Alison Spittle enters the stage to the strains of ‘Proud Mary’ and takes her place in front of a piece of homemade art featuring cardboard, cornflakes and wool which must be seen in person to be fully appreciated. This last-minute addition was prompted by a bit of Fringe-related delirium and an over-purchase of cereal. Mother of God is loosely based around Spittle’s failure to play Mary in the school nativity and is an enjoyable, meandering hour of diverting comedy.
Despite her strong Irish brogue Spittle informs the audience she was actually born in England and when she first went to school in Ireland she sounded like a mini Danny Dyer. Her headteacher took an instant dislike to the comic because she was “a confident little English child,” and used to sit naughty boys next to her in class as “punishment.” Spittle is full of great craic so you can only imagine these naughty boys had a great time in her company.
The show features musings on what an Irish Love Island would look like, having an early interest in politics and the joys of crying in a sleeping bag. The funniest part of the performance involves a trip to the now-defunct Oxygen music festival in Ireland which will resonate with anyone who has a disastrous festival experience in their past. If you’ve never been to the festival, Spittle describes it as “like the Fyre Festival if the Fratellis had headlined.” A short-lived romance and a shoe substitute made from plastic bags lead to an eventful weekend and a touch of trench foot.

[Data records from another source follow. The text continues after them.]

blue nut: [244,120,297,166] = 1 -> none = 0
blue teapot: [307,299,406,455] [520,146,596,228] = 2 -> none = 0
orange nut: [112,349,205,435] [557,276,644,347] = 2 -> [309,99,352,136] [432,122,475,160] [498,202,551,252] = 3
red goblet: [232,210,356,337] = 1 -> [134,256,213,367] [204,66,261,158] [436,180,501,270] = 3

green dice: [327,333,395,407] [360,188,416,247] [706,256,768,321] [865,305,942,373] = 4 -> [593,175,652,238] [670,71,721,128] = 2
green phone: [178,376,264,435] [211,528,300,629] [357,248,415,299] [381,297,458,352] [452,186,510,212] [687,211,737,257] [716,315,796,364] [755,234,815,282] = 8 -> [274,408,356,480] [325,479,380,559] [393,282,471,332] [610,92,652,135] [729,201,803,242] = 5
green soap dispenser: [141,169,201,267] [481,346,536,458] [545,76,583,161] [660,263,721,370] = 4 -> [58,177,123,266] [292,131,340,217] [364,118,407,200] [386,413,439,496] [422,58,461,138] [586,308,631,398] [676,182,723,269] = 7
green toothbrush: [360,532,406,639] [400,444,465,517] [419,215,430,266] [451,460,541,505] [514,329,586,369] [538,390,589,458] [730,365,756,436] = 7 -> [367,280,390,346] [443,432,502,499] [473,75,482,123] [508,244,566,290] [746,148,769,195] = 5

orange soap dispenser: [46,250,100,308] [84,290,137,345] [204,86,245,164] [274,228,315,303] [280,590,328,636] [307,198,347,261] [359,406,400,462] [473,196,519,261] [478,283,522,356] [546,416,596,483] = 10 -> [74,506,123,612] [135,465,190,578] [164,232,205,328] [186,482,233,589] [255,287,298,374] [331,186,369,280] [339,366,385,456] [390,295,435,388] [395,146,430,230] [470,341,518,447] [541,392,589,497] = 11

Spittle’s material is frequently really funny but has a tendency to go on tangents which don’t always successfully pay off. While the set tackles some fairly big themes – religion, politics and feminism it’s all told through a narrow lens of personal experience so the material doesn’t always fly. She is a confident performer who is an excellent storyteller but a mid-show diversion causes a missing piece of the narrative which fluffs the ending slightly. Spittle’s show is a great way to spend an hour but needs a little polish to push it to the next level.